De Facto Gatekeeper?
Nick Harrison recently called Jeff Gerke “the de facto gatekeeper of Christian speculative fiction.” I don’t have a clue what that means, so I decided to write about it. To be the de factor anything you either have to be the choice that pretty much everyone makes (as in Microsoft Word is the de facto standard for word processers) or you’ve got to be the only one doing it. So which is it with Jeff Gerke. Is he the person everyone chooses as the gatekeeper for Christian speculative fiction? The thing about gatekeepers (agent, editors, etc.) is that people choose the ones that let them through the gate. If you’re letting more junk through the gate than other people, that may not be a good thing. The other possibility is that he’s the only one publishing Christian speculative fiction. That isn’t true either. None of the Christian speculative fiction I’ve read recently has come from him. Seems like most of what I’ve read recently came from Thomas Nelson. I’d have to go back and check the spine to be sure, but I know it wasn’t from Jeff’s company. So, I’m still not sure what that means.

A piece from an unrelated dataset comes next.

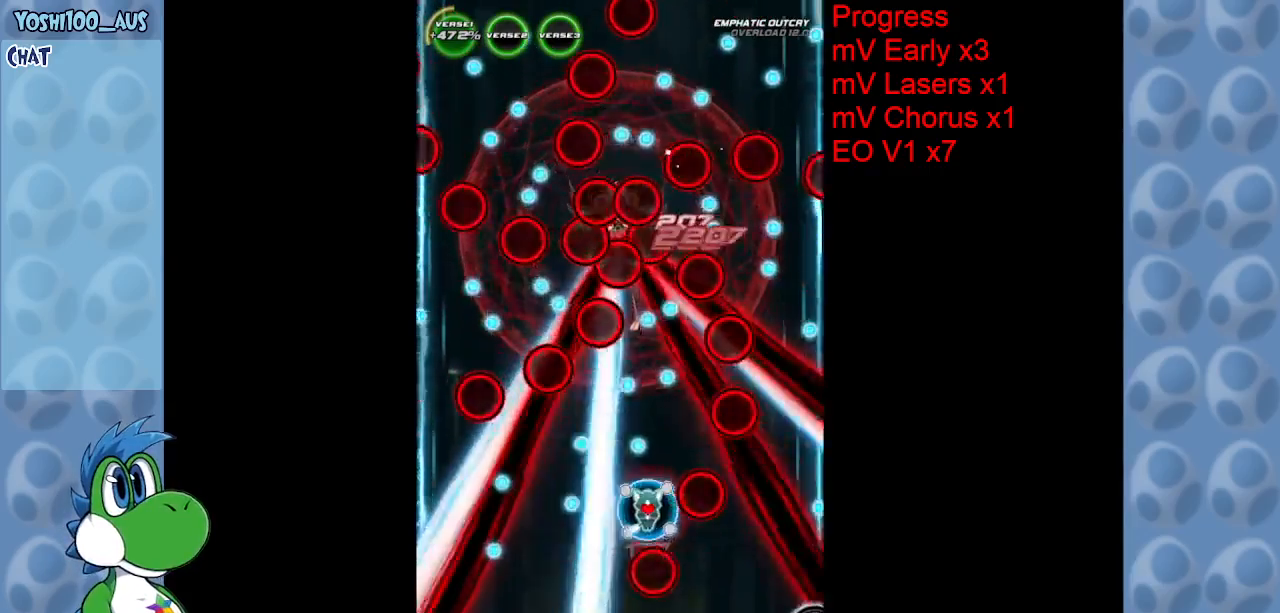
{"keys": ["right"], "events": [[250, "left", "up"], [250, "right", "down"], [250, "x", "down"], [433, "x", "up"]]}
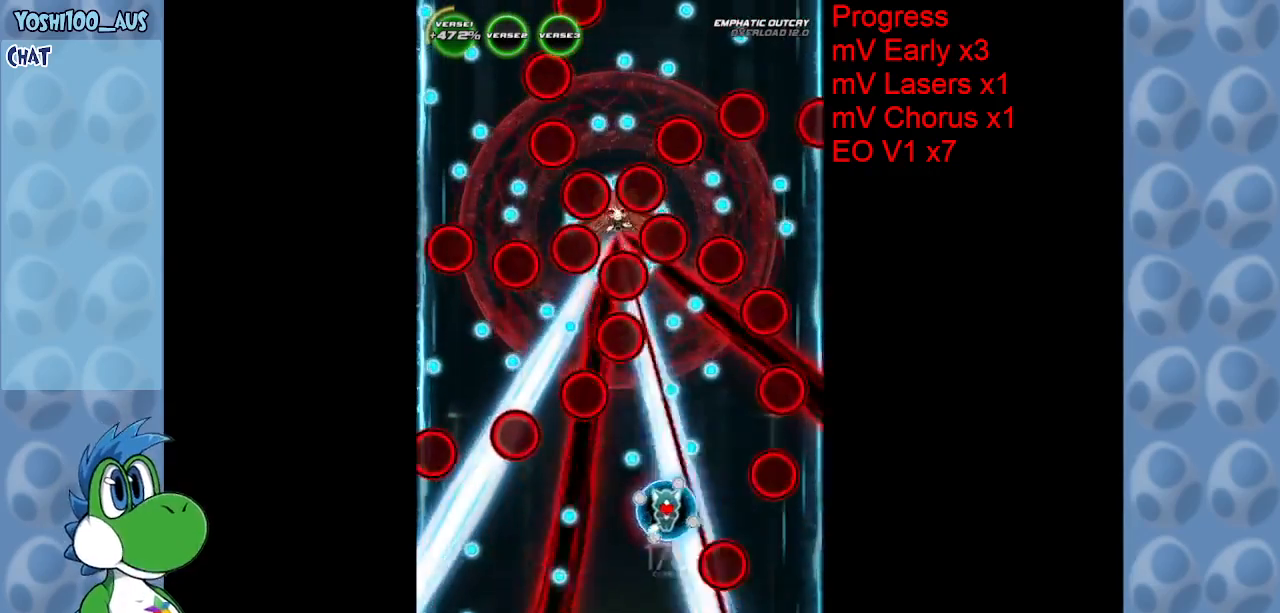
{"keys": ["down", "left"], "events": [[167, "left", "down"], [167, "right", "up"], [200, "x", "down"], [350, "x", "up"], [483, "down", "down"]]}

I do understand what Christian speculative fiction is, so maybe it’s worth writing about that. I like speculative fiction because it gives us the freedom to do things we can’t do with other stories. I think you have to be careful though. Some people decide they’re going to write about elves or vampires or spaceships, so they venture into speculative fiction. I think it would be better if people would think about their story first. If at all possible, put it in a normal setting, but if it turns out to be difficult to tell the story in that way, then use speculative fiction as the medium for the story. That’s about all I have to say on the subject and I still don’t know what it means to be “the de facto gatekeeper of Christian speculative fiction.”